Ich habe bisher bei den Inhaltsangaben wenig Rücksicht auf Spoiler genommen, aber dieser Film, der auf Christies Roman „Zehn kleine Negerlein“, später geändert in „Und dann gab’s keines mehr“, beruht, ist ein so klassischer Whodunit, daß ich mich diesmal auf die Exposition beschränke (falls jemand den Film noch nicht kennt und nun gern sehen möchte – er ist public domain). Sechs Männer und zwei Frauen werden von einem Mr. U. N. Owen in ein Haus auf einer abgelegenen Insel eingeladen. Es gibt dort zwei Bedienstete; Owen erscheint nicht. Alle zehn Hausbewohner haben sich eines Kapitalverbrechens schuldig gemacht, und nun werden sie einer nach dem anderen, jeder völlig unerwartet, umgebracht, damit dem Recht Genüge getan wird. Die Überlebenden kommen allmählich darauf, daß Owen (seinen Namen kann man auch als „unknown“ verstehen) einer von ihnen sein muß – aber wer? Jetzt mißtraut jeder jedem. Am Ende zeigen sich Abweichungen vom Muster. Ein Gast ist gar nicht der, der er zu sein schien. Gleichzeitig werden falsche Fährten gelegt. Ganz zum Schluß wird das Geheimnis des Mr. Owen gelüftet – zwei Menschen haben überlebt.

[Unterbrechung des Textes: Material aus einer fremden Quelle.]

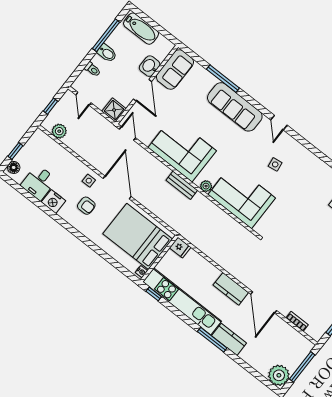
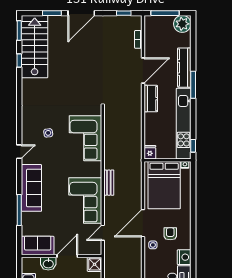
door: (128, 133) -> (103, 233), moved
plant: (206, 186) -> (97, 167), removed
kitchen counter: (229, 339) -> (184, 68), width x1.50

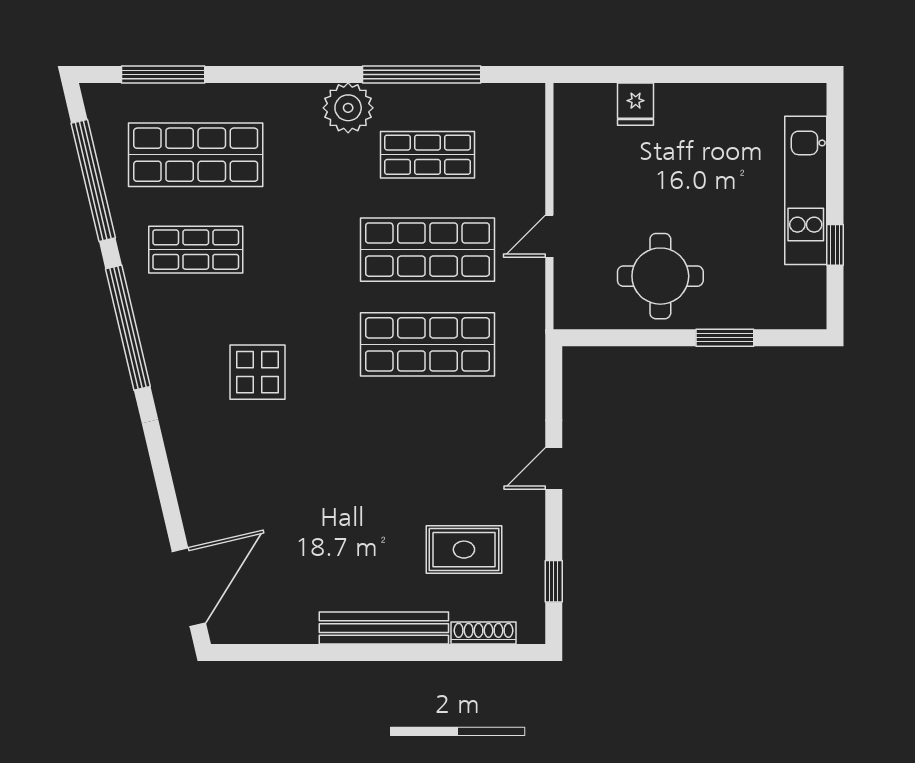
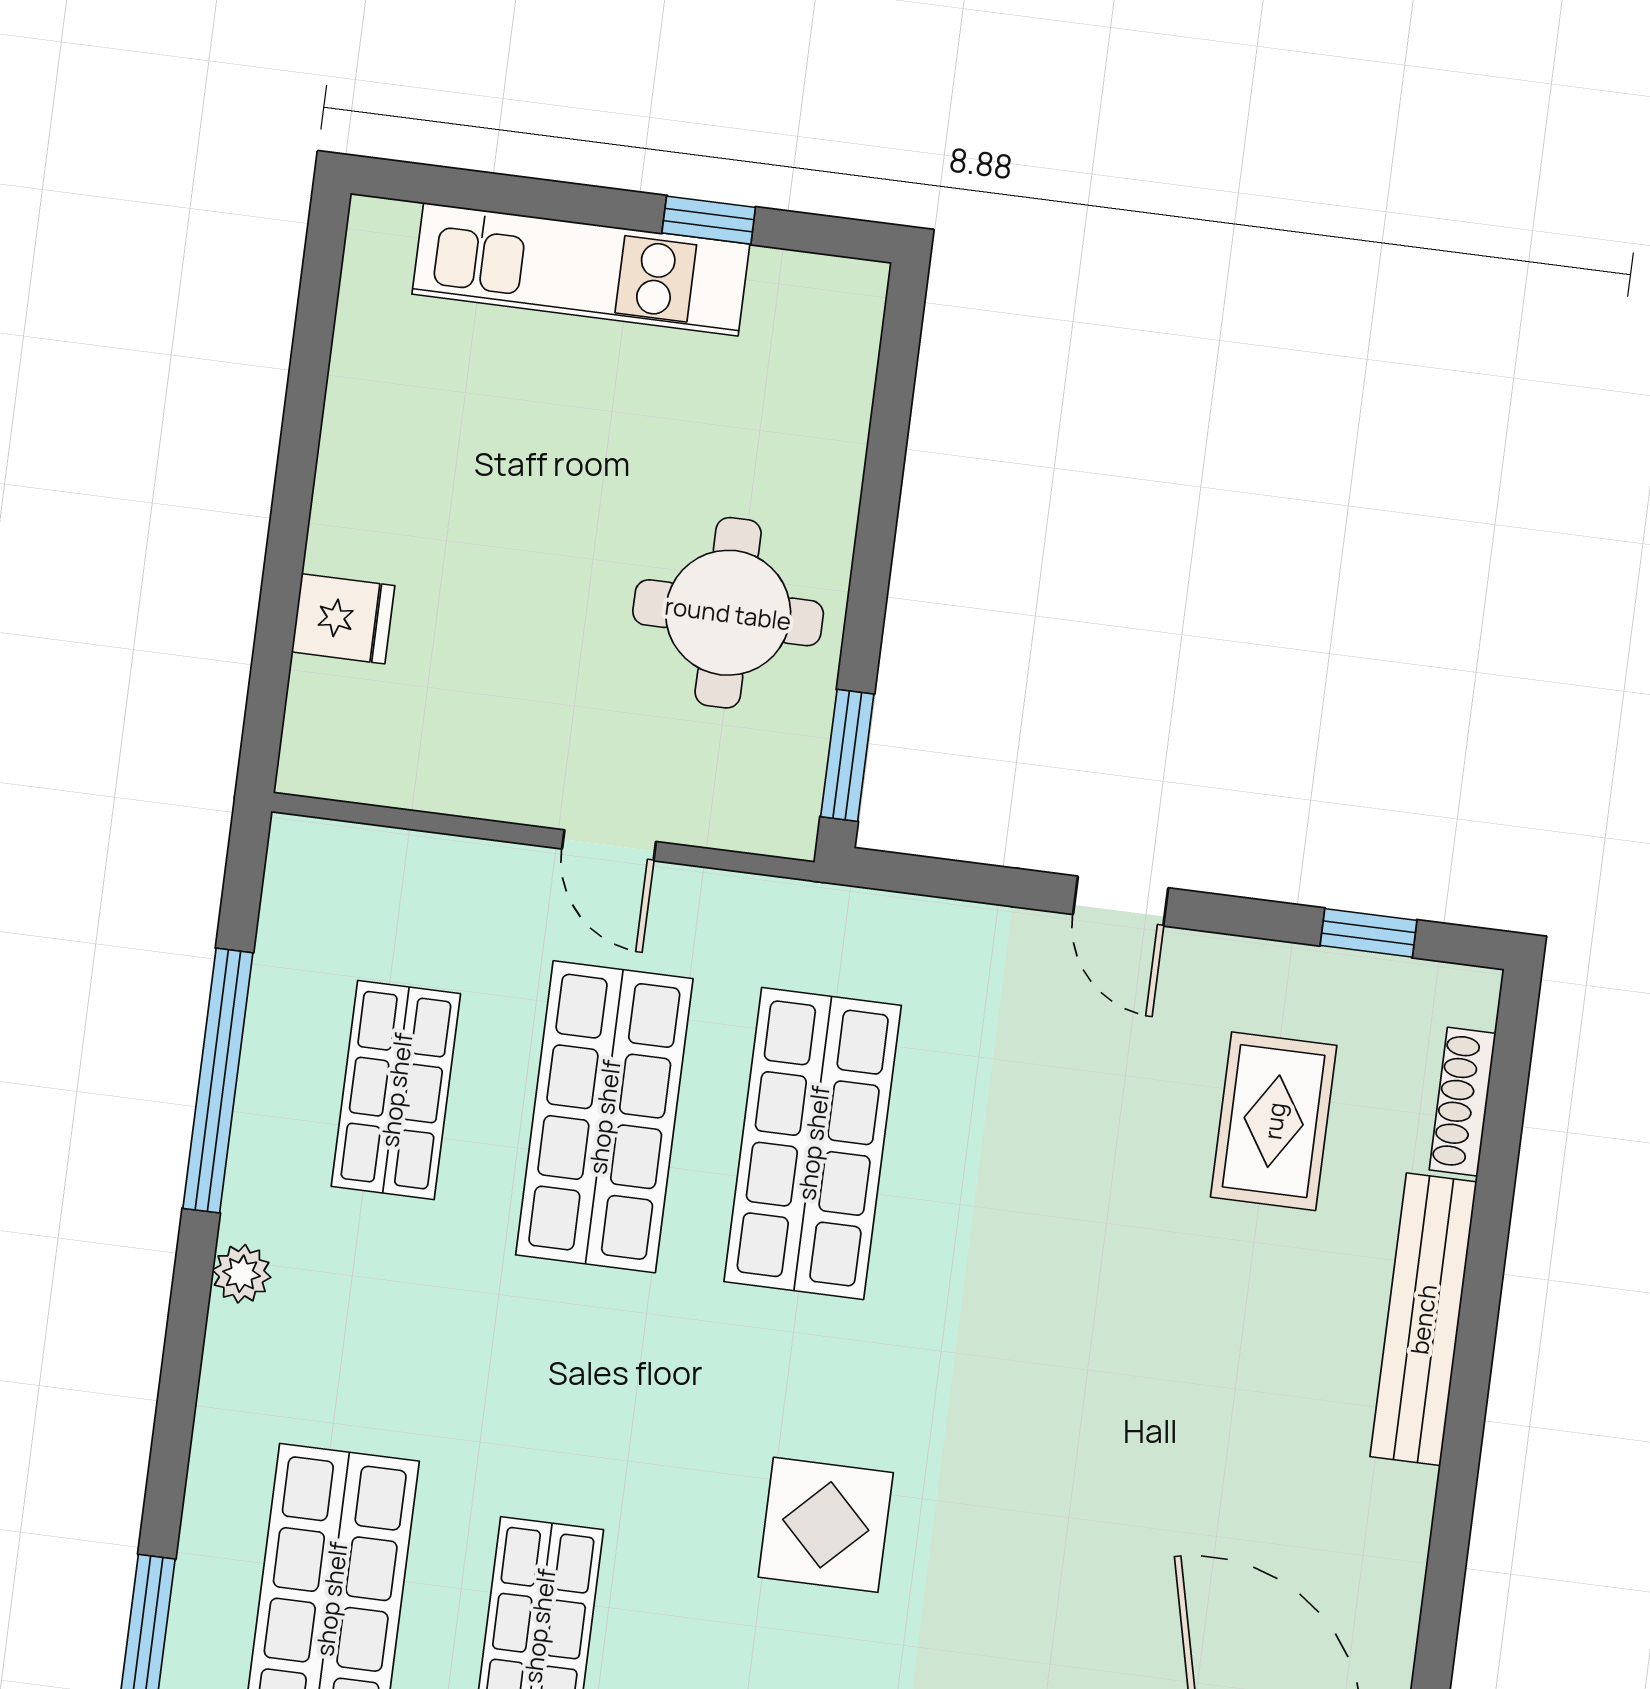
plant: (348, 108) -> (242, 1274), width x0.53, depth x0.53
window: (725, 338) -> (847, 755), moved

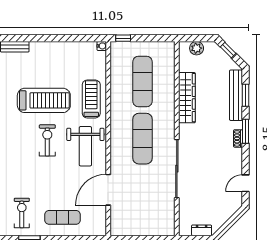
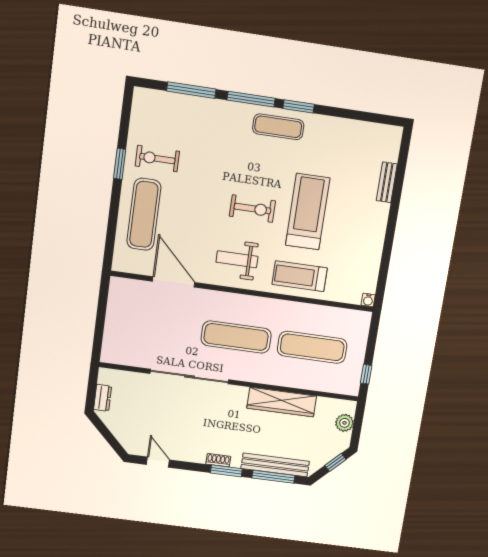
window: (123, 38) -> (366, 374), moved
window: (245, 95) -> (273, 477), width x1.44
treadmill: (91, 99) -> (300, 276), turned 180
treadmill: (44, 100) -> (308, 212), turned 180
weight bench: (85, 146) -> (237, 259), width x0.73, depth x0.75
exercise bike: (22, 213) -> (157, 159), turned 180
exercise mat: (63, 217) -> (144, 214), width x1.36, depth x1.45

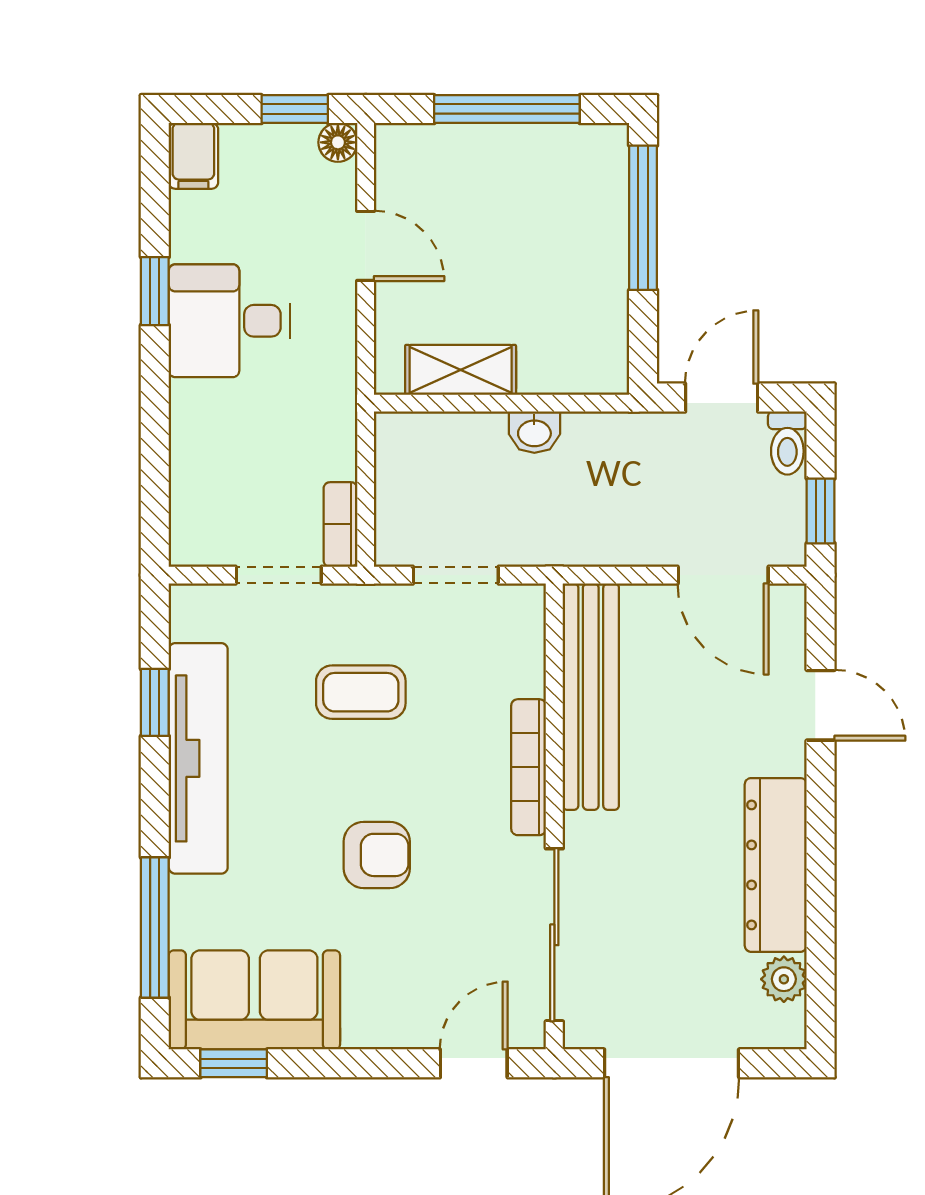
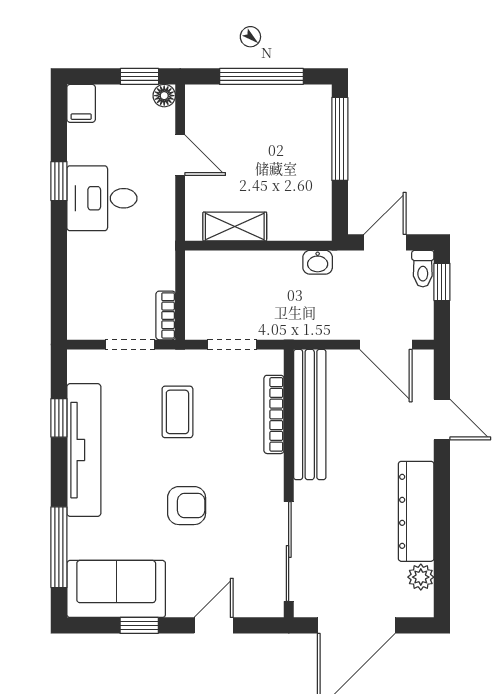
washbasin: (534, 432) -> (318, 262), moved
window: (821, 511) -> (442, 282), moved
coffee table: (361, 692) -> (177, 412), turned 90
bookcase: (529, 767) -> (274, 414), moved
window: (234, 1063) -> (139, 625), moved
door: (474, 1063) -> (214, 625), moved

Hier wirken mehrere Faktoren positiv zusammen: Das Drehbuch (von Dudley Nichols) faßt die Vorlage prägnant zusammen; die Schauspieler stellen ihre Typen gelungen dar (unter anderem Barry Fitzgerald, Walter Huston, Louis Hayward und June Duprez); und Clair inszeniert das Ganze sehr wirkungsvoll – es kommt eine Mischung aus viel Spannung, leichten Schockeffekten und schwarzem Humor heraus, die sehr unterhaltsam ist. Ich habe den Eindruck, daß der Film zudem eine eher europäische Handschrift hat; ein Gutteil der Schauspieler sind auch keine Amerikaner. Die Konstruktion der Story gibt freilich im Zweifel dem Effekt den Vorzug. Bei genauerem Nachdenken erscheint die Handlung nicht immer logisch; das stört aber nicht.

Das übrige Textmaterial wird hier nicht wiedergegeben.